Payment: The most popular article of the month receives $50; all other guest blogs are unpaid.
This American business magazine also has an exciting online platform. Being published on Forbes is a bit like Huffington Post: The site has contributors who can post as often as they like by hosting their own “blog” through the Forbes network.
Payment: A great way to get your foot in the Forbes door is to guest-post for a contributor, although this method is unpaid. If you become a contributor for Forbes, you get paid based on your blog’s performance.
According to reports, top Forbes bloggers make anywhere from $45,000 to $100,000 annually.
Ed. note: Thanks to Carol Tice who provided the following update in a comment: “This past Spring, Forbes changed their blogging pay formula (which is a combo of flat-rate and traffic bonuses) to cut earnings about in half (they ended bonuses on older posts, which really hit those of us who write evergreens that could drive traffic all year).”
13. Income Diary
This website is all about earning. Some topics that you may cover include monetizing your blog, earning money from writing, or any other topics related to earning money.
Payment: A few sources report that Income Diary pays between $50 – $200 per article. It pays via Paypal.
14. Doctor of Credit
Doctor of Credit shares money management strategies and savings suggestions. The site focuses on practical ways to be frugal, as well as information about credit cards, the best cards out there, and the different rewards available.
Payment: Doctor of Credit accepts guest posts by readers, and accepted submissions receive $50. However, if you publish regularly you may find an ongoing opportunity.

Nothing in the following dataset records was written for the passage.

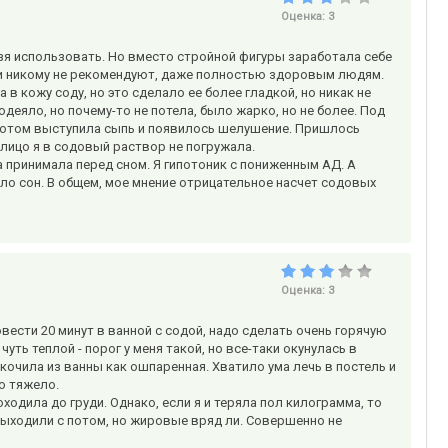
Оценка:
3
ьзя использовать. Но вместо стройной фигуры заработала себе
чи никому не рекомендуют, даже полностью здоровым людям.
 кожу соду, но это сделало ее более гладкой, но никак не
деяло, но почему-то не потела, было жарко, но не более. Под
а потом выступила сыпь и появилось шелушение. Пришлось
 лицо я в содовый раствор не погружала.
а принимала перед сном. Я гипотоник с пониженным АД. А
ло сон. В общем, мое мнение отрицательное насчет содовых
Оценка:
3
ровести 20 минут в ванной с содой, надо сделать очень горячую
уть теплой - порог у меня такой, но все-таки окунулась в
скочила из ванны как ошпаренная. Хватило ума лечь в постель и
о тяжело.
ходила до груди. Однако, если я и теряла пол килограмма, то
выходили с потом, но жировые вряд ли. Совершенно не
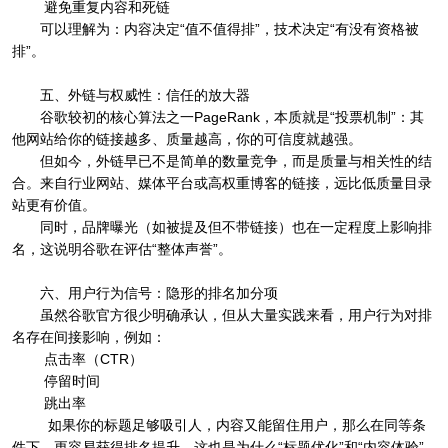
避免重复内容和死链
可以理解为：内容决定“值不值得排”，技术决定“有没有资格被
排”。
五、外链与权威性：信任的放大器
谷歌较初的核心算法之一PageRank，本质就是“投票机制”：其
他网站给你的链接越多、质量越高，你的可信度就越强。
但如今，外链早已不是简单的数量竞争，而是质量与相关性的结
合。来自行业网站、媒体平台或高权重博客的链接，远比低质量目录
站更有价值。
同时，品牌曝光（如被提及但不带链接）也在一定程度上影响排
名，这说明谷歌在评估“整体声誉”。
六、用户行为信号：隐形的排名加分项
虽然谷歌官方很少明确承认，但从大量实践来看，用户行为对排
名存在间接影响，例如：
点击率（CTR）
停留时间
跳出率
如果你的标题足够吸引人，内容又能留住用户，那么在同等条
件下，更容易获得排名提升。这也是为什么“标题优化”和“内容体验”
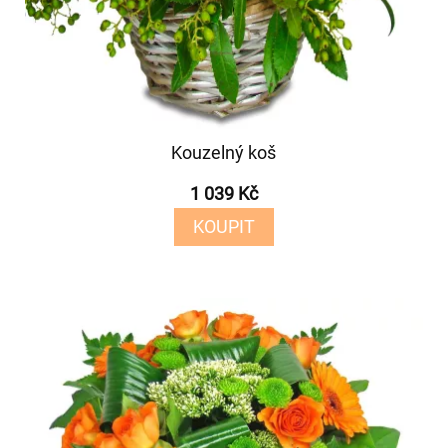
Kouzelný koš
1 039 Kč
KOUPIT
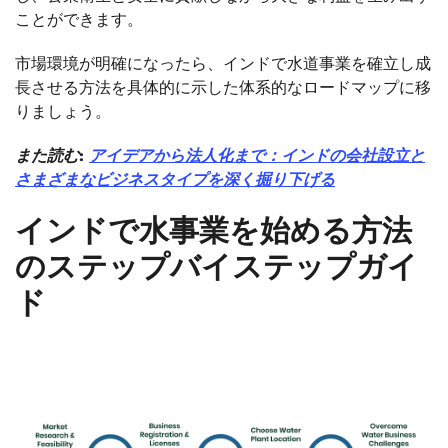
ことができます。
市場環境が明確になったら、インドで水道事業を確立し成
長させる方法を具体的に示した体系的なロードマップに移
りましょう。
また読む:
アイデアから法人化まで：インドの会社設立と
さまざまなビジネスタイプを深く掘り下げる
インドで水事業を始める方法
のステップバイステップガイ
ド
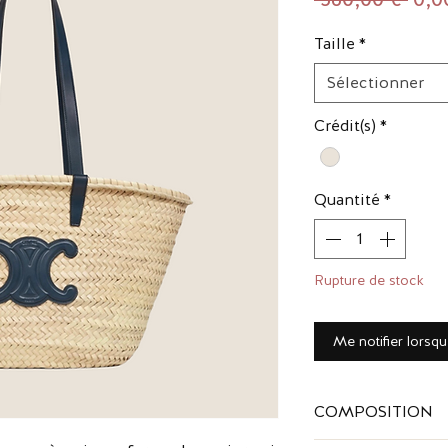
orig
Taille
*
Sélectionner
Crédit(s)
*
Quantité
*
Rupture de stock
Me notifier lorsqu
COMPOSITION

You should hear back from the site within seven days of submitting your post.
15. Daily Finance
This website that provides practical personal finance advice from real-life people. You can find topics related to planning for your future finances, saving money, spending, and investing.
Payment: You can apply to be a part of their contributor network, but these contributors aren’t paid. Daily Finance, owned by AOL receives 3.9 million unique views each month, so the exposure may be worth contributing a few pieces for free.
16. Money Crashers
This popular personal finance blog covers a variety of topics relating to money, including frugal living and money management.
Payment: Reports state $35 for an article of 500 -1,000 words with little-to-no reporting.
17. Money Saving Mom
This well-known blog is written by financially savvy mommy blogger Crystal Paine, who recently published a book. You can guest-blog for Money Saving Mom with practical money saving advice relevant to the site’s readers.
Payment: Unpaid, but you gain serious street cred by writing for this site, and you’re bound to get traffic back to your blog or site.
The Penny Hoarder tackles weird, wacky and fun ways to save money. There are also personal stories about how regular people have saved money and climbed out of debt.
Payment: $75 per accepted article.
Who will you pitch first? What other sites would you add to this list?